* Task to complete *
Retype the records below word for word and omit any image.
Task input Block Start
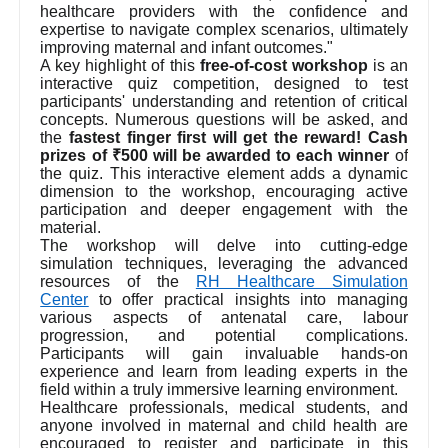
healthcare providers with the confidence and
expertise to navigate complex scenarios, ultimately
improving maternal and infant outcomes."
A key highlight of this
free-of-cost workshop
is an
interactive quiz competition, designed to test
participants' understanding and retention of critical
concepts. Numerous questions will be asked, and
the
fastest finger first will get the reward! Cash
prizes of ₹500 will be awarded to each winner
of
the quiz. This interactive element adds a dynamic
dimension to the workshop, encouraging active
participation and deeper engagement with the
material.
The workshop will delve into cutting-edge
simulation techniques, leveraging the advanced
resources of the
RH Healthcare Simulation
Center
to offer practical insights into managing
various aspects of antenatal care, labour
progression, and potential complications.
Participants will gain invaluable hands-on
experience and learn from leading experts in the
field within a truly immersive learning environment.
Healthcare professionals, medical students, and
anyone involved in maternal and child health are
encouraged to register and participate in this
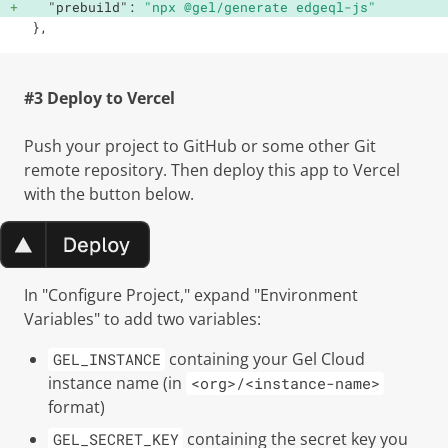
"prebuild"
:
"npx @gel/generate edgeql-js"
}
,
#3 Deploy to Vercel
Push your project to GitHub or some other Git
remote repository. Then deploy this app to Vercel
with the button below.
In "Configure Project," expand "Environment
Variables" to add two variables:
containing your Gel Cloud
GEL_INSTANCE
instance name (in
<org>/<instance-name>
format)
containing the secret key you
GEL_SECRET_KEY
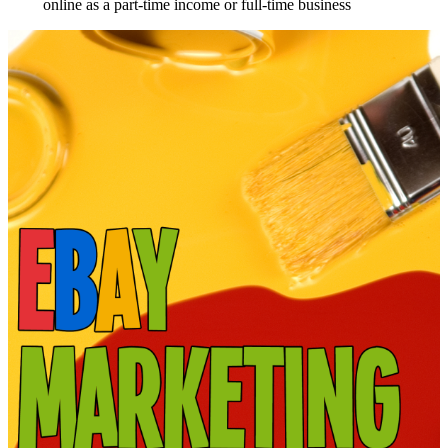
online as a part-time income or full-time business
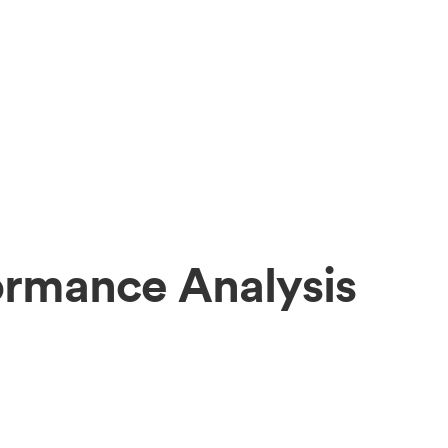
ormance Analysis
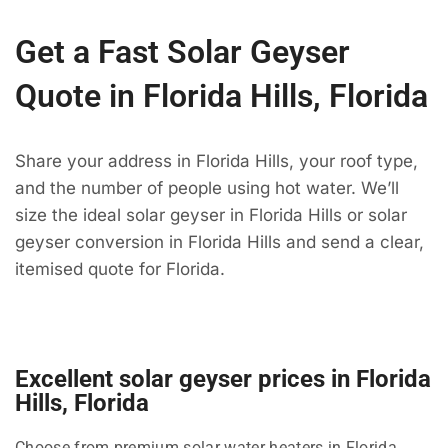
Get a Fast Solar Geyser
Quote in Florida Hills, Florida
Share your address in Florida Hills, your roof type,
and the number of people using hot water. We’ll
size the ideal solar geyser in Florida Hills or solar
geyser conversion in Florida Hills and send a clear,
itemised quote for Florida.
Excellent solar geyser prices in Florida
Hills, Florida
Choose from premium solar water heaters in Florida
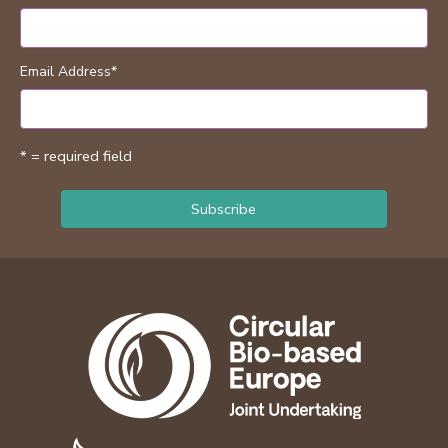
Email Address
*
* = required field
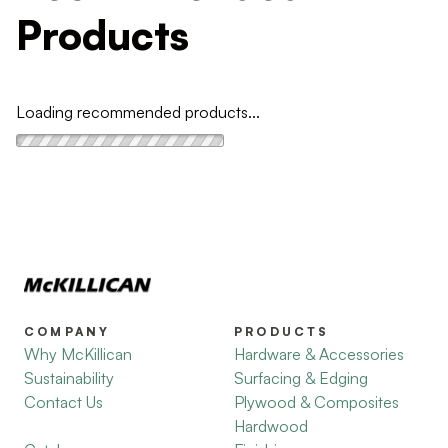
Products
Loading recommended products...
COMPANY
PRODUCTS
Why McKillican
Hardware & Accessories
Sustainability
Surfacing & Edging
Contact Us
Plywood & Composites
Hardwood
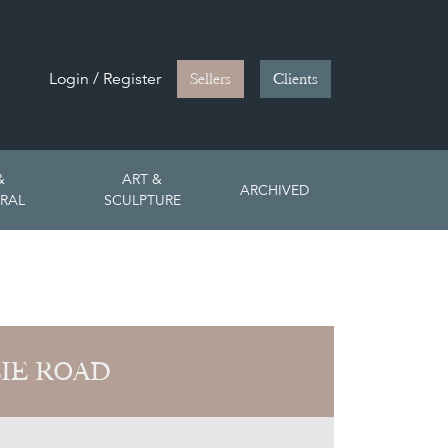
Login / Register
Sellers
Clients
&
ART &
ARCHIVED
RAL
SCULPTURE
LIE ROAD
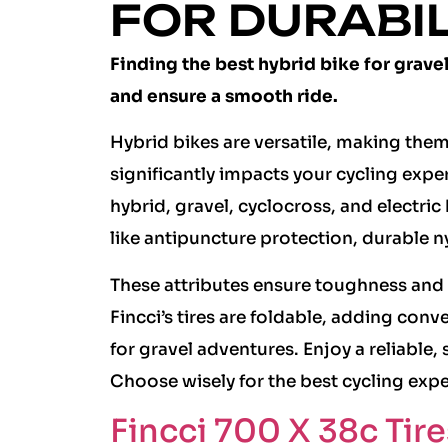
FOR DURABI
Finding the best hybrid bike for grave
and ensure a smooth ride.
Hybrid bikes are versatile, making them i
significantly impacts your cycling experi
hybrid, gravel, cyclocross, and electri
like antipuncture protection, durable n
These attributes ensure toughness and 
Fincci’s tires are foldable, adding conv
for gravel adventures. Enjoy a reliable,
Choose wisely for the best cycling expe
Fincci 700 X 38c Tire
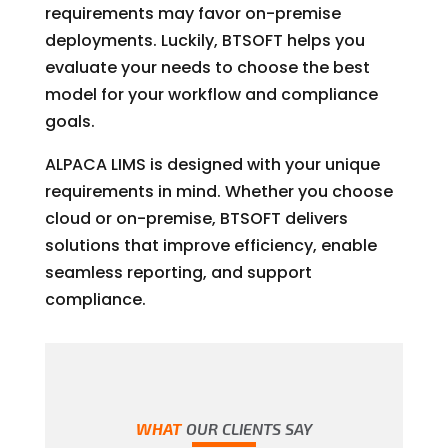
requirements may favor on-premise
deployments. Luckily, BTSOFT helps you
evaluate your needs to choose the best
model for your workflow and compliance
goals.
ALPACA LIMS is designed with your unique
requirements in mind. Whether you choose
cloud or on-premise, BTSOFT delivers
solutions that improve efficiency, enable
seamless reporting, and support
compliance.
WHAT
OUR CLIENTS SAY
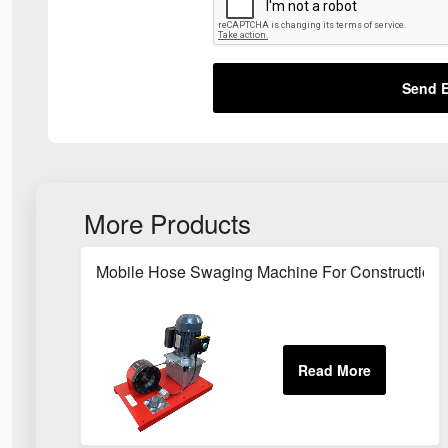
Send E
More Products
Mobile Hose Swaging Machine For Construction 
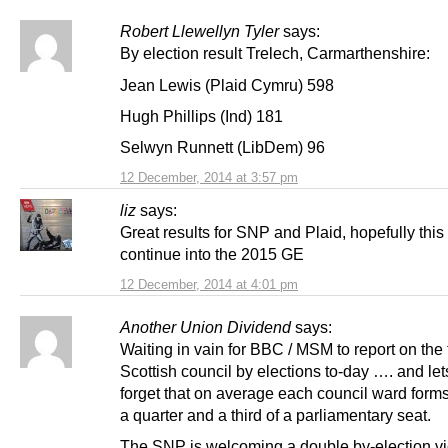
Robert Llewellyn Tyler
says:
By election result Trelech, Carmarthenshire:
Jean Lewis (Plaid Cymru) 598
Hugh Phillips (Ind) 181
Selwyn Runnett (LibDem) 96
12 December, 2014 at 3:57 pm
liz
says:
Great results for SNP and Plaid, hopefully this 
continue into the 2015 GE
12 December, 2014 at 4:01 pm
Another Union Dividend
says:
Waiting in vain for BBC / MSM to report on the
Scottish council by elections to-day …. and let
forget that on average each council ward for
a quarter and a third of a parliamentary seat.
The SNP is welcoming a double by-election vi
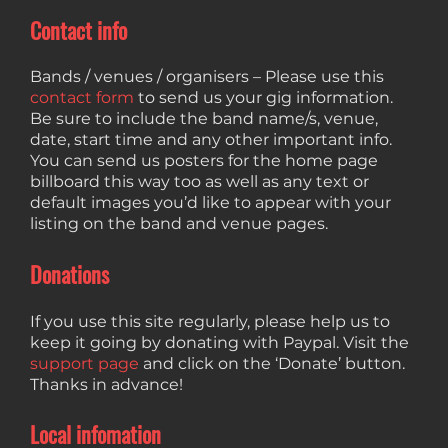
Contact info
Bands / venues / organisers – Please use this
contact form
to send us your gig information.
Be sure to include the band name/s, venue,
date, start time and any other important info.
You can send us posters for the home page
billboard this way too as well as any text or
default images you’d like to appear with your
listing on the band and venue pages.
Donations
If you use this site regularly, please help us to
keep it going by donating with Paypal. Visit the
support page
and click on the ‘Donate’ button.
Thanks in advance!
Local infomation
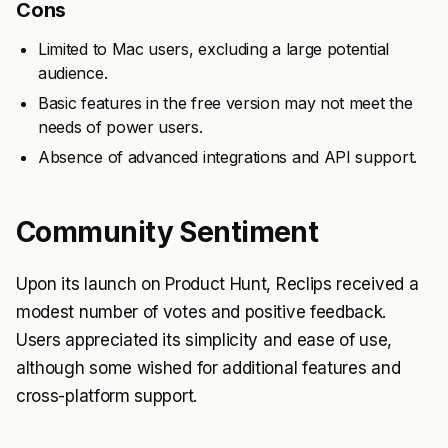
Cons
Limited to Mac users, excluding a large potential
audience.
Basic features in the free version may not meet the
needs of power users.
Absence of advanced integrations and API support.
Community Sentiment
Upon its launch on Product Hunt, Reclips received a
modest number of votes and positive feedback.
Users appreciated its simplicity and ease of use,
although some wished for additional features and
cross-platform support.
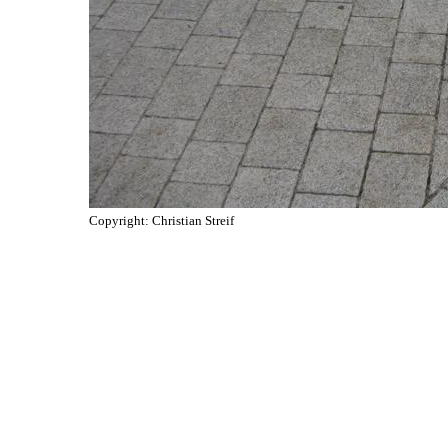
Copyright: Christian Streif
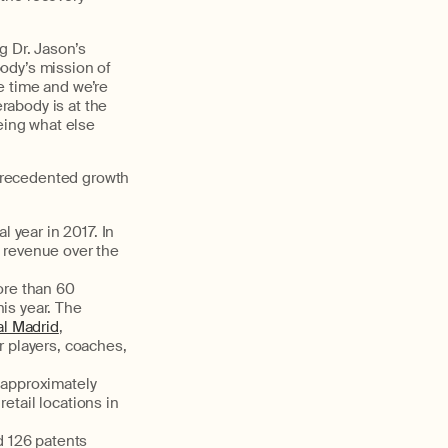
g Dr. Jason’s
ody’s mission of
e time and we’re
erabody is at the
eing what else
precedented growth
l year in 2017. In
l revenue over the
ore than 60
is year. The
l Madrid
,
ir players, coaches,
o approximately
etail locations in
d 126 patents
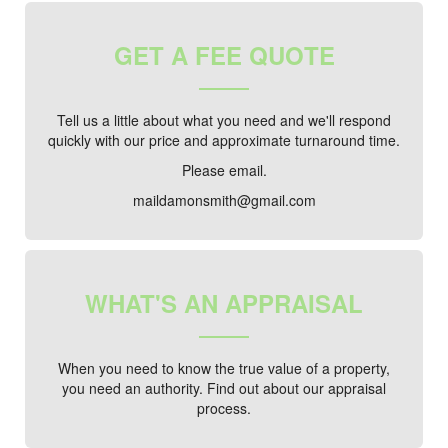
GET A FEE QUOTE
Tell us a little about what you need and we'll respond
quickly with our price and approximate turnaround time.
Please email.
maildamonsmith@gmail.com
WHAT'S AN APPRAISAL
When you need to know the true value of a property,
you need an authority. Find out about our appraisal
process.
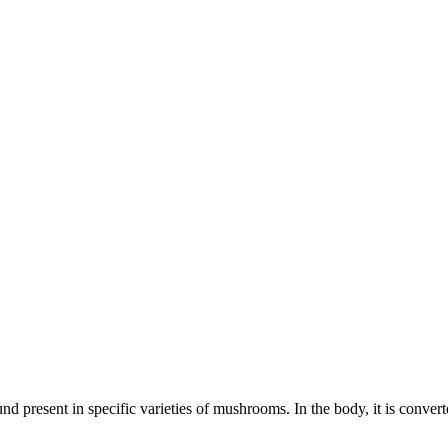
present in specific varieties of mushrooms. In the body, it is converte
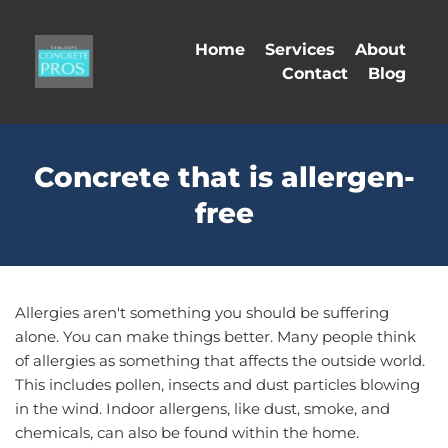
Home
Services
About
Contact
Blog
Concrete that is allergen-
free
Allergies aren't something you should be suffering 
alone. You can make things better. Many people think 
of allergies as something that affects the outside world. 
This includes pollen, insects and dust particles blowing 
in the wind. Indoor allergens, like dust, smoke, and 
chemicals, can also be found within the home. 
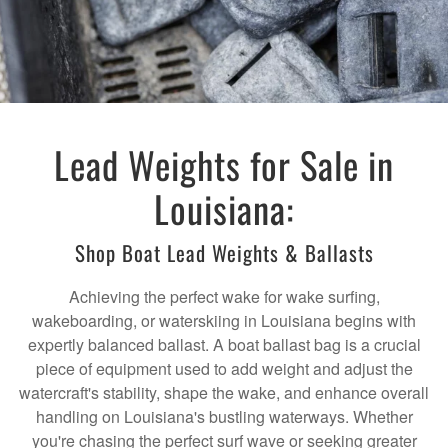
Lead Weights for Sale in
Louisiana:
Shop Boat Lead Weights & Ballasts
Achieving the perfect wake for wake surfing,
wakeboarding, or waterskiing in Louisiana begins with
expertly balanced ballast. A boat ballast bag is a crucial
piece of equipment used to add weight and adjust the
watercraft's stability, shape the wake, and enhance overall
handling on Louisiana's bustling waterways. Whether
you're chasing the perfect surf wave or seeking greater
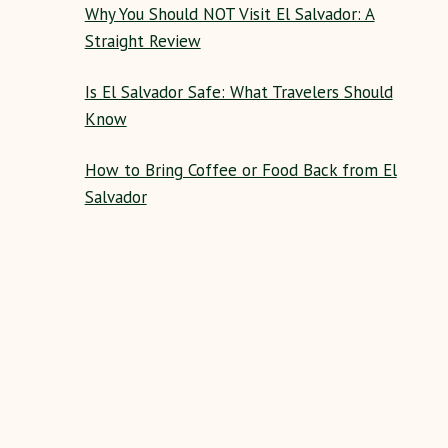
Why You Should NOT Visit El Salvador: A
Straight Review
Is El Salvador Safe: What Travelers Should
Know
How to Bring Coffee or Food Back from El
Salvador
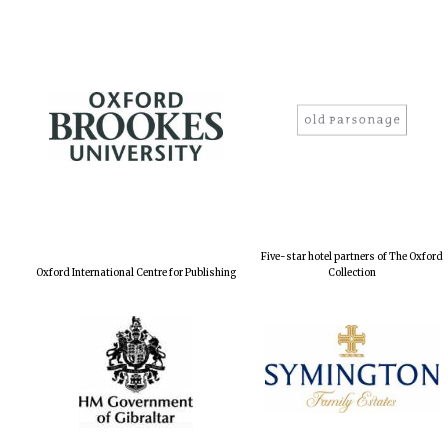
Five-star hotel partners of The Oxford
Oxford International Centre for Publishing
Collection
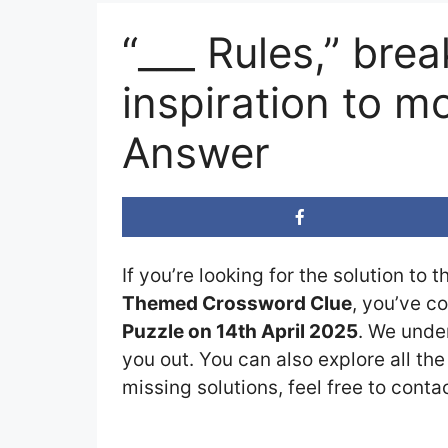
“___ Rules,” bre
inspiration to 
Answer
If you’re looking for the solution to 
Themed Crossword Clue
, you’ve c
Puzzle on 14th April 2025
. We under
you out. You can also explore all th
missing solutions, feel free to conta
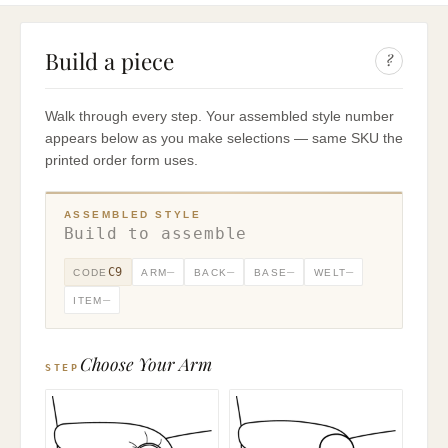
Build a piece
?
Walk through every step. Your assembled style number
appears below as you make selections — same SKU the
printed order form uses.
ASSEMBLED STYLE
Build to assemble
C9
—
—
—
—
CODE
ARM
BACK
BASE
WELT
—
ITEM
Choose Your Arm
STEP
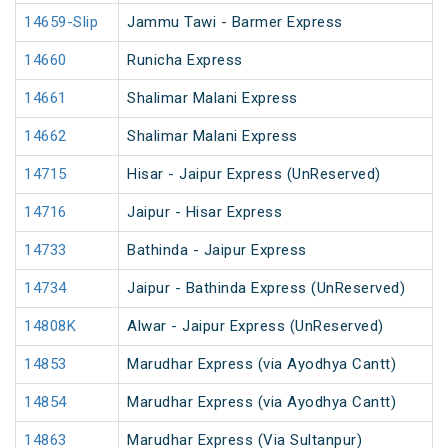
14659-Slip
Jammu Tawi - Barmer Express
14660
Runicha Express
14661
Shalimar Malani Express
14662
Shalimar Malani Express
14715
Hisar - Jaipur Express (UnReserved)
14716
Jaipur - Hisar Express
14733
Bathinda - Jaipur Express
14734
Jaipur - Bathinda Express (UnReserved)
14808K
Alwar - Jaipur Express (UnReserved)
14853
Marudhar Express (via Ayodhya Cantt)
14854
Marudhar Express (via Ayodhya Cantt)
14863
Marudhar Express (Via Sultanpur)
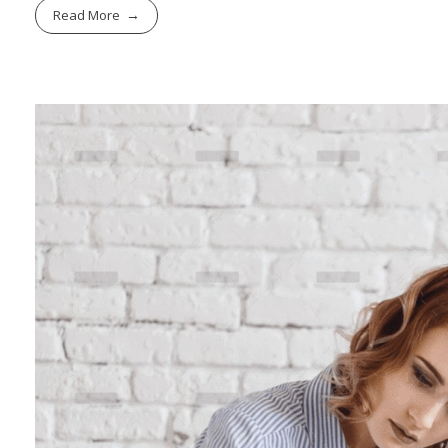
Read More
Task input Block End
* Answer area *
healthcare providers with the confidence and
expertise to navigate complex scenarios, ultimately
improving maternal and infant outcomes."
A key highlight of this
free-of-cost workshop
is an
interactive quiz competition, designed to test
participants' understanding and retention of critical
concepts. Numerous questions will be asked, and
the
fastest finger first will get the reward! Cash
prizes of ₹500 will be awarded to each winner
of
the quiz. This interactive element adds a dynamic
dimension to the workshop, encouraging active
participation and deeper engagement with the
material.
The workshop will delve into cutting-edge
simulation techniques, leveraging the advanced
resources of the
RH Healthcare Simulation
Center
to offer practical insights into managing
various aspects of antenatal care, labour
progression, and potential complications.
Participants will gain invaluable hands-on
experience and learn from leading experts in the
field within a truly immersive learning environment.
Healthcare professionals, medical students, and
anyone involved in maternal and child health are
encouraged to register and participate in this
"prebuild"
:
"npx @gel/generate edgeql-js"
}
,
#3 Deploy to Vercel
Push your project to GitHub or some other Git
remote repository. Then deploy this app to Vercel
with the button below.
In "Configure Project," expand "Environment
Variables" to add two variables:
containing your Gel Cloud
GEL_INSTANCE
instance name (in
<org>/<instance-name>
format)
containing the secret key you
GEL_SECRET_KEY
online as a part-time income or full-time business
ormance Analysis
Get a Fast Solar Geyser
Quote in Florida Hills, Florida
Share your address in Florida Hills, your roof type,
and the number of people using hot water. We’ll
size the ideal solar geyser in Florida Hills or solar
geyser conversion in Florida Hills and send a clear,
itemised quote for Florida.
Excellent solar geyser prices in Florida
Hills, Florida
Choose from premium solar water heaters in Florida
Email Address
*
* = required field
Products
Loading recommended products...
COMPANY
PRODUCTS
Why McKillican
Hardware & Accessories
Sustainability
Surfacing & Edging
Contact Us
Plywood & Composites
Hardwood
Login / Register
Sellers
Clients
&
ART &
ARCHIVED
RAL
SCULPTURE
LIE ROAD
FOR DURABI
Finding the best hybrid bike for grave
and ensure a smooth ride.
Hybrid bikes are versatile, making them i
significantly impacts your cycling experi
hybrid, gravel, cyclocross, and electri
like antipuncture protection, durable n
These attributes ensure toughness and 
Fincci’s tires are foldable, adding conv
for gravel adventures. Enjoy a reliable,
Choose wisely for the best cycling expe
Fincci 700 X 38c Tire
requirements may favor on-premise
deployments. Luckily, BTSOFT helps you
evaluate your needs to choose the best
model for your workflow and compliance
goals.
ALPACA LIMS is designed with your unique
requirements in mind. Whether you choose
cloud or on-premise, BTSOFT delivers
solutions that improve efficiency, enable
seamless reporting, and support
compliance.
WHAT
OUR CLIENTS SAY
Send E
More Products
Mobile Hose Swaging Machine For Construction 
Robert Llewellyn Tyler
says:
By election result Trelech, Carmarthenshire:
Jean Lewis (Plaid Cymru) 598
Hugh Phillips (Ind) 181
Selwyn Runnett (LibDem) 96
12 December, 2014 at 3:57 pm
liz
says:
Great results for SNP and Plaid, hopefully this 
continue into the 2015 GE
12 December, 2014 at 4:01 pm
Another Union Dividend
says:
Waiting in vain for BBC / MSM to report on the
Scottish council by elections to-day …. and let
forget that on average each council ward for
a quarter and a third of a parliamentary seat.
The SNP is welcoming a double by-election vi
Contact info
Bands / venues / organisers – Please use this
contact form
to send us your gig information.
Be sure to include the band name/s, venue,
date, start time and any other important info.
You can send us posters for the home page
billboard this way too as well as any text or
default images you’d like to appear with your
listing on the band and venue pages.
Donations
If you use this site regularly, please help us to
keep it going by donating with Paypal. Visit the
support page
and click on the ‘Donate’ button.
Thanks in advance!
Local infomation
Cons
Limited to Mac users, excluding a large potential
audience.
Basic features in the free version may not meet the
needs of power users.
Absence of advanced integrations and API support.
Community Sentiment
Upon its launch on Product Hunt, Reclips received a
modest number of votes and positive feedback.
Users appreciated its simplicity and ease of use,
although some wished for additional features and
cross-platform support.
Copyright: Christian Streif
g Dr. Jason’s
ody’s mission of
e time and we’re
erabody is at the
eing what else
precedented growth
l year in 2017. In
l revenue over the
ore than 60
is year. The
l Madrid
,
ir players, coaches,
o approximately
etail locations in
d 126 patents
GET A FEE QUOTE
Tell us a little about what you need and we'll respond
quickly with our price and approximate turnaround time.
Please email.
maildamonsmith@gmail.com
WHAT'S AN APPRAISAL
When you need to know the true value of a property,
you need an authority. Find out about our appraisal
process.
present in specific varieties of mushrooms. In the body, it is converte
Home
Services
About
Contact
Blog
Concrete that is allergen-
free
Allergies aren't something you should be suffering 
alone. You can make things better. Many people think 
of allergies as something that affects the outside world. 
This includes pollen, insects and dust particles blowing 
in the wind. Indoor allergens, like dust, smoke, and 
chemicals, can also be found within the home. 
Lead Weights for Sale in
Louisiana:
Shop Boat Lead Weights & Ballasts
Achieving the perfect wake for wake surfing,
wakeboarding, or waterskiing in Louisiana begins with
expertly balanced ballast. A boat ballast bag is a crucial
piece of equipment used to add weight and adjust the
watercraft's stability, shape the wake, and enhance overall
handling on Louisiana's bustling waterways. Whether
you're chasing the perfect surf wave or seeking greater
Why You Should NOT Visit El Salvador: A
Straight Review
Is El Salvador Safe: What Travelers Should
Know
How to Bring Coffee or Food Back from El
Salvador
Five-star hotel partners of The Oxford
Oxford International Centre for Publishing
Collection
“___ Rules,” bre
inspiration to 
Answer
If you’re looking for the solution to 
Themed Crossword Clue
, you’ve c
Puzzle on 14th April 2025
. We under
you out. You can also explore all th
missing solutions, feel free to conta
Build a piece
?
Walk through every step. Your assembled style number
appears below as you make selections — same SKU the
printed order form uses.
ASSEMBLED STYLE
Build to assemble
C9
—
—
—
—
CODE
ARM
BACK
BASE
WELT
—
ITEM
Choose Your Arm
STEP
14659-Slip
Jammu Tawi - Barmer Express
14660
Runicha Express
14661
Shalimar Malani Express
14662
Shalimar Malani Express
14715
Hisar - Jaipur Express (UnReserved)
14716
Jaipur - Hisar Express
14733
Bathinda - Jaipur Express
14734
Jaipur - Bathinda Express (UnReserved)
14808K
Alwar - Jaipur Express (UnReserved)
14853
Marudhar Express (via Ayodhya Cantt)
14854
Marudhar Express (via Ayodhya Cantt)
14863
Marudhar Express (Via Sultanpur)
Read More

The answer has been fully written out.